Julie Warchol is the 2012-2013 Brown Post-Baccalaureate Curatorial Fellow in the Cunningham Center.


Since the 1960s, Vija Celmins has been depicting the sprawling surfaces of the ocean, moon, desert floor, and night sky in remarkable detail. Her earliest works include a series of seemingly identical ocean surface images, including her 1970 lithograph Untitled [Waves]. This work is also one of Celmins’ earliest attempts at printmaking and has been called “one of the finest and scarcest American prints of the 1970s.”
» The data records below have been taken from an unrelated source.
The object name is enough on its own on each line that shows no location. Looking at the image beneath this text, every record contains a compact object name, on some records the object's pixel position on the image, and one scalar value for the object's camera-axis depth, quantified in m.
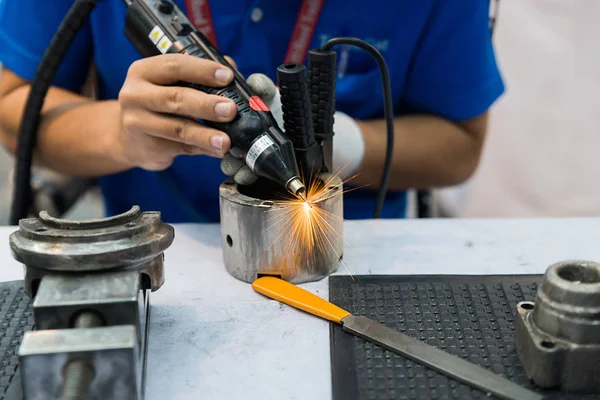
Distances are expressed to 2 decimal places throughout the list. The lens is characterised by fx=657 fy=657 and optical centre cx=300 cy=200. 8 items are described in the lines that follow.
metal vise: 0.45
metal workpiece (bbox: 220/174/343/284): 0.65
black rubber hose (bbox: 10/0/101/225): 0.82
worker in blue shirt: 0.91
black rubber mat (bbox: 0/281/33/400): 0.52
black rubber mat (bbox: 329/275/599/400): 0.52
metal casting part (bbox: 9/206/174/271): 0.50
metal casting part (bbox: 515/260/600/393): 0.49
In Untitled [Waves], Celmins renders the water with no visible depth, horizon lines, or other perspectival elements. While this is not a typical picturesque image of the ocean, the careful rendering is utterly captivating. Its mesmerizing hyperrealism draws the viewer into this shallow space and allows the eye to wander indefinitely. Despite Celmins’ obsessive repetition of the same ocean surface image in many different works from this period, she attests that for her water has no personal or symbolic significance: “It really went into a kind of rigorous building, and letting the material be the material. Letting the image be more and more like an armature. In some of these, the image is almost nothing.”

By Celmins’ own assertion, her work is first and foremost an exploration of the process of creating images and the physical properties of the medium with which she is working. In her ocean series, the works seem almost identical at first glance but are actually subtly individualized. For each work, Celmins uses just one drawing implement for the whole image; a soft 3B pencil, a hard 8H pencil, or a lithographic crayon (as in Untitled [Waves]) create different tonal qualities and marks in each of her works.

 

close up view of ocean waves in black and white

 

Detail of Untitled [Waves]

 

Drawing from a photograph of an ocean surface rather than by direct observation, Celmins distances herself from her original object of study. Working exclusively from her own photographs, an amorphous substance like water is distilled into sculptural forms of life and shadow, both allowing her to focus on the tonal possibilities of the medium and rendering the works devoid of symbolism, narrative, and specific context. By negating specificity in her images, Celmins explores the physical process of making a drawing or print. Celmins states: “I don’t think of the ‘ocean image’ as an image or something I’m interested in. I think of it as a way of identifying a piece of work that I can always return to… to work on…to perfect… to make ‘real’…” She uses water not as a subject in its own right but merely as a means of exploring the physical creative process – as a form to describe from a cool, unaffected distance.